## The tasks
a) Name every Torque command that appears in the bulleted list under "The Most Common Commands" in the kraken cluster guide below.
b) Extend the kraken cluster guide below, picking up right after its final sentence.

Using ‘kraken’ Computational Cluster

Introduction

One of the main purposes of the kraken cluster is to accommodate especially long-running programs. Users who run long jobs (which take hours or days to run) will need to run these jobs through the Torque Scheduler. Torque provides a method for handling these jobs on a first-come first-served basis with additional fairshare policy so all users can have their jobs started in some reasonable time. In this manner, all jobs will run more efficiently and finish quicker since each is allowed to have all system resources for the duration of its run. All Torque jobs must be launched from the kraken server.

How to Log-in

You can log-in to the kraken cluster or copy your files using SSH protocol. The useful programs for connection are PuTTY and WinSCP on Windows or ssh and scp commands on Linux. Please refer to their manual for instructions how to use them. The address of the cluster is kraken.phys.p.lodz.pl. For login you should use the username and password that have been provided to you. After the first login it is recommended to change your password using passwd command. You may put all your files in your home directory. They will be accessible from all the computing nodes through cluster internal network filesystem.

The Most Common Commands

The basic commands provided by Torque for starting and stopping jobs and for manipulating jobs in queues are shown below. For complete manual of Torque command, type “man <cmd>” (e.g. “man qsub”). These command are:

  • qsub — the basic command for running jobs,
  • qstat — show currently running jobs/queued jobs,
  • qnodes — gives the current status of all nodes,
  • qpeek — allows to see the current output of the job in progress,
  • qhold and qrls — allow to hold and release the running job.

How to Run a Batch Job

The Torque Scheduler will not accept any program directly. It is designed instead to accept a shell script — a .sh file — which itself runs the commands necessary to launch your program. Once your script is ready, you can submit it to Torque with the qsub command:

qsub your_script.sh

Mind that you do not enter $ symbol as it is a part of the prompt. When this command is issued, you will be given a job number, we will call it XX in this example, which is used for tracking and manipulating your job. Standard out and standard error from the job will be copied to files in your current directory named your_script.sh.oXX and your_script.sh.eXX for your reference.

You can specify the queue to which your job is assigned by giving it after parameter -q. The available queues are specified in the table below. They differ by the default number of processors and memory assigned to your job. If you want different number of resources than queue default, you can specify them using parameter -l. Note, however, that you cannot increase the maximum constrains of the chosen queue, although you are welcome to decrease the required resources. In the following example, the test1.sh script requires 4 nodes in order to run and the calculations are supposed to take more time than 2.5h, so it is assigned to queue longer4. However, the required memory is only 4GB (instead of the default 12GB). Hence, such a job can be submitted with the command:

qsub -q longer4 -l mem=4GB test1.sh

Once this command is issued, the system will verify that there is a machine with 4 processor and 4GB of memory ready for use. If there is, it will allocate 4 processors for this job and the job will run. If 4 processors or 4GB of free memory are not yet available, the job will be put in the queue. The most popular resources that can be requested are specified in the table at the end of this page.

## Dataset content
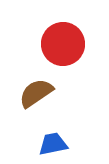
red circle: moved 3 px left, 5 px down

## Results for the exercise
a) qsub, qstat, qnodes, qpeek, qhold, qrls

b)
More details of the qsub command are specified in the appendix.

Monitoring Jobs

A user can issue the qstat command to track the status of the job. In the example below, the status of this job is shown as “R” (Running). A job can also show a status of “Q” (Queued), “H” (Hold), or “C” (Completed). The sample output of the qstat command looks as follows:

maciek@kraken:qstat

Job id                    Name             User            Time Use S Queue
------------------------- ---------------- --------------- -------- - -----
3177.kraken               test1.sh         maciek          00:01:28 R quick4

Job Arrays

To submit a large number of similar cluster jobs, there are two basic approaches. A shell script can be used to repeatedly call qsub passing in a customized PBS script (either by creating a temporary PBS script file or by piping the PBS commands into qsub).

The preferred approach–that is simpler and potentially more powerfull–would be to submit a job array using one PBS script and a single call to qsub. Job arrays hand-off the management of large numbers of similar jobs to the Resource Manager and Scheduler and provide a mechanism that allows cluster users to reference an entire set of jobs as though it were a single cluster job.

Submitting Job Arrays

Job arrays are submitted by including the -t option in a call to qsub, or by including the #PBS -t command in your PBS script. The -t option takes a comma-delimited list of job ID numbers or of one or more pairs of job ID numbers separated by a dash.

Each job in the job array will be launched with the same PBS script and in an identical environment–except for the value of its array ID. The value of the Array ID for each job in a Job Array is stored in the PBS_ARRAYID environment variable.

For example, if a job array is submitted with 10 elements, numbered from 1 to 10, the submission command would be the following:

qsub -t 1-10 array_script.sh

An optional parameter, the slot limit, can be added to the end of the -t option to specify the maximum number of job array elements that can run at one time. The slot limit is specified by appending a “%” to the -t option followed by the slot limit value. A twelve element job array with non-sequential array IDs and a slot limit of 3 could be specified as follows:

qsub -t 1-3,5-7,9-11,13-15%3 array_script.sh

Each job included in the job array has its own unique array element value stored in the PBS_ARRAYID environment variable. The value of each job array element’s array ID can be accessed by the job script just like any other shell environment variable. If the job ran a bash shell script, the job’s array ID information could printed to STDOUT using the following command:

echo "Current job array element's Array ID: ${PBS_ARRAYID}"

Customizing Data for Job Array Elements

A more useful task for the array ID–and the real power of job arrays–would be to use the job’s Array ID as a direct or indirect index into the data being processed by the job array.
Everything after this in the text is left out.